I'm becoming this all I want to do.

また一年後にお会いしましょう

 askに「あと1年間の生命ってなったらどうしますか?」という質問があった。askって誰かが発した質問が、回答が出てもランダムにと飛ばされ続けているシステムっぽいと知って、これも私宛に来た質問ではないなと思ったし、とても眠かったので、適当に「手紙を書いて、旅行に行って、旅行しながら小説を書きます」とだけ回答した。
 
 しかし、実際のところ、あと一年間の命でやりたいことはなんだろうか。
 
 お世話になった人に手紙を書くことはやりたいし、旅行にも行きたい。小説もまだ頭の中のものがあるので、ちょっとでもいいから書いてしまいたい。短歌も今作っているやつは、もう少し推敲して形にしたい、と思う。
 
 でも、そのくらいだよなあ、というか圧倒的に時間が足りない。
 
 そう考えてしまうと、仕事というのは当然候補に挙がらないし、読書というのもやりたいことに挙がってこないのだなあと思う。インプットよりもアウトプットの方をしたくなる(一瞬「子供」という単語が頭に浮かんで、人間は誰でも残り時間を考えるとこういうことを考えてしまうのだと思ってしまい、少し落ち込んだ)。これは創作している人が誰でも考えてしまうことなのかもしれない。
 
 ジョブズの有名な言葉で、「毎朝、鏡の中の自分に問いかけてきた。『もしも今日が人生最後の日だとしたら、今日やろうとしていることをやりたいと思うだろうか?』と。NOと答える日が何日も続くようであれば、何かを変えなければならないということだ」 というのがあるけど、まさにその通りだと思う。ただ、今日が人生最後の日ならその通りだけど、人生最後の日じゃなかったらどうするの、って考えてしまうのは私が俗人だからだろう。

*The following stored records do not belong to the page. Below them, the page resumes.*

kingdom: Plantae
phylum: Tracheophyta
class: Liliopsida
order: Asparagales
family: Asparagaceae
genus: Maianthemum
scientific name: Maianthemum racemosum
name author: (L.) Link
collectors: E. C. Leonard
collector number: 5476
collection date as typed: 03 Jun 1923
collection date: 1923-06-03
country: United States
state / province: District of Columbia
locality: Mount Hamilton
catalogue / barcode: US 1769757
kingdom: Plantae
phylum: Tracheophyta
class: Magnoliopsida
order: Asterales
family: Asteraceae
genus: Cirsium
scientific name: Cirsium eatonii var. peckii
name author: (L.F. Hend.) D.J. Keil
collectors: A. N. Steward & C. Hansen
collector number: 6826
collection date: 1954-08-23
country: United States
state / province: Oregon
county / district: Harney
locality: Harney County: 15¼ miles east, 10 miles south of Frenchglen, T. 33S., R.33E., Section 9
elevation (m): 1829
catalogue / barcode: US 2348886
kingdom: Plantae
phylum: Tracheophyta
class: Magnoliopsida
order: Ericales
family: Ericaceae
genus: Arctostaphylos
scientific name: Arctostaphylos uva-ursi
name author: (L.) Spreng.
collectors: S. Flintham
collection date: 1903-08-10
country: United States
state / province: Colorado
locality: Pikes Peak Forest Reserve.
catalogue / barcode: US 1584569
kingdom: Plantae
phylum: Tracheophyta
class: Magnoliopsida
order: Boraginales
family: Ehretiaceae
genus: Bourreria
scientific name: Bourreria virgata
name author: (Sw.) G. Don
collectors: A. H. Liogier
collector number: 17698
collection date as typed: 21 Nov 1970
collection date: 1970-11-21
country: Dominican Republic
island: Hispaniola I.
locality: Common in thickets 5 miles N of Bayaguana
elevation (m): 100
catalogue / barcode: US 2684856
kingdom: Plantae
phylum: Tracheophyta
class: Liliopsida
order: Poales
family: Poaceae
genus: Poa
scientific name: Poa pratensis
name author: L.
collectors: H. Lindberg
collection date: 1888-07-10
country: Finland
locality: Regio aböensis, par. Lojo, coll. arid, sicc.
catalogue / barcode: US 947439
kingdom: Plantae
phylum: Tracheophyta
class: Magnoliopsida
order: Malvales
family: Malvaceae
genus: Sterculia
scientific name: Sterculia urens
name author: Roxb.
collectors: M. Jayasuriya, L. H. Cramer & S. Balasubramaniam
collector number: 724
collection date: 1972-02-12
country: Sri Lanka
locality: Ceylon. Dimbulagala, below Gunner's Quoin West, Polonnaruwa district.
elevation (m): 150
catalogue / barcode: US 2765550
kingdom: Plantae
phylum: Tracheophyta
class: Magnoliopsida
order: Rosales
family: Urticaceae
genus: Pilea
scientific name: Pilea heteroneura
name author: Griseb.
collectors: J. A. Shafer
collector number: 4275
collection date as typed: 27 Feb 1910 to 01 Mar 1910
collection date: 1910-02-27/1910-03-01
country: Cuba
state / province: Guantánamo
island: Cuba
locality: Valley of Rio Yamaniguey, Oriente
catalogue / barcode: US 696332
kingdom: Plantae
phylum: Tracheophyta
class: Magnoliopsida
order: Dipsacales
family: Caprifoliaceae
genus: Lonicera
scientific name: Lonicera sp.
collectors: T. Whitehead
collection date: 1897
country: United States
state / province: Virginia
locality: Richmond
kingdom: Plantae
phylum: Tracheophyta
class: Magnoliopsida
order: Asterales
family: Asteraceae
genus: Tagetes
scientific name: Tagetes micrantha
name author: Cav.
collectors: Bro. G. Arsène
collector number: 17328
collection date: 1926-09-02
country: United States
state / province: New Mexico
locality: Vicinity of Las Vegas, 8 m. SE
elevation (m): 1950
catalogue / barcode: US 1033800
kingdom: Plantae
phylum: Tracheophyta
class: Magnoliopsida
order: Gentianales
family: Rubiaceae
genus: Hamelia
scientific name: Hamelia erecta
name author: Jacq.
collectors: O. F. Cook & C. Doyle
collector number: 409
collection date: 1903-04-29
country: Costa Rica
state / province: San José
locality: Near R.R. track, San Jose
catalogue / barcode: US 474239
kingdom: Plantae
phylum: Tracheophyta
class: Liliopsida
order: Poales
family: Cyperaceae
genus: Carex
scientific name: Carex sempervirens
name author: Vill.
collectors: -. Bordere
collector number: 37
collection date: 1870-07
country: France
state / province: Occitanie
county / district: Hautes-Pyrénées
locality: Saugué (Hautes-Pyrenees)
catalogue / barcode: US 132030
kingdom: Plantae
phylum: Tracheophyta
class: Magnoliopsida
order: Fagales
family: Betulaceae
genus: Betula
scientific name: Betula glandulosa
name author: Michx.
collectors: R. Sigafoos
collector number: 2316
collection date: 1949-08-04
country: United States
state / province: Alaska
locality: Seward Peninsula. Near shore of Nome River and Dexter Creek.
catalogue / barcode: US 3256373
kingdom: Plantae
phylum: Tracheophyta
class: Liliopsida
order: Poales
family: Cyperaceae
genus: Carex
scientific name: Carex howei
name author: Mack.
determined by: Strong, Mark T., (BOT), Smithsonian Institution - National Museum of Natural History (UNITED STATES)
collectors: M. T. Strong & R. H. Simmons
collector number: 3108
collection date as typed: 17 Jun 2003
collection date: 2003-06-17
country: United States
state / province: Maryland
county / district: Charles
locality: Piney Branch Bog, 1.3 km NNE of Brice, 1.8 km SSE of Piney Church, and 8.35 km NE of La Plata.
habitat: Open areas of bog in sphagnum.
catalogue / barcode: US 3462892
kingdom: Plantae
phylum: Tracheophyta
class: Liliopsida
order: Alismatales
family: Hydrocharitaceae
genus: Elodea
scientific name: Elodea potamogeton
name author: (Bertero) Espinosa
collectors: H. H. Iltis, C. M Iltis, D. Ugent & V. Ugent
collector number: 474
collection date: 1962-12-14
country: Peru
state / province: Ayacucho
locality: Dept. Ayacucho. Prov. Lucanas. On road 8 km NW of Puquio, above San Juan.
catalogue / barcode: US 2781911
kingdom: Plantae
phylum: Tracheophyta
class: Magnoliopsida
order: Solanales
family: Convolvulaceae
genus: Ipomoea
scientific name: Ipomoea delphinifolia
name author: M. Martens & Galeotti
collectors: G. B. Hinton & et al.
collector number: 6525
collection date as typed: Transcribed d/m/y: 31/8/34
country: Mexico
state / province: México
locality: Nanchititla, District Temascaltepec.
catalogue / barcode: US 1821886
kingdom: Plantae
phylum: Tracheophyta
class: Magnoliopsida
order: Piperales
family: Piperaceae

穂村弘さんが仰っていた通り、どうしても「生きる」ことより「生きのびる」ことを考えてしまう。今日を最後の日だと思って、すごく充実した一日を送り、その結果死ななかったとしたら、「なんだよ、最後の日じゃないじゃん」と思い、むしろ死んでしまいたくなる気がする。逆説的で可笑しい。
 
 今死ねば、ある程度若くして死んでしまったということで、Facebook上の友人の心には残るかもしれない。私も小学校の友人が一人病気で亡くなっていて、高校の同級生と大学の友人が自殺している。彼らのことを時々思い出すけど、それはもしかしたら「若くして亡くなってしまったから」だけなのかもしれない(そんなことないと信じたいけど)。でも結局、彼らが一体何を考えていたのか思い馳せもしなかったし、何が好きで何が嫌いかもよく知らないし、彼らと一緒にいた頃ですら自分のことばかり考えていて、つくづく自己中心的な人間だなと思う。彼らのことを考えて感傷的になってしまうのも、全部自分のためであって、そして今でも私はそんな感じで人と接しているのではないかと。ああ、よくないことだ。
 だから、今私が死んだとしても、「若くして死んでしまった」以外の何かを残したいと思うし、それは創作している人全員が一度は考えることなのかもしれない。しかし、それと同時に人が「何を残したいのか」いうことにも耳を傾けていきたいな。
 
 なんて、この文章を考えている時間はどうなのだろう、と思いながら。また一年後に会いましょう。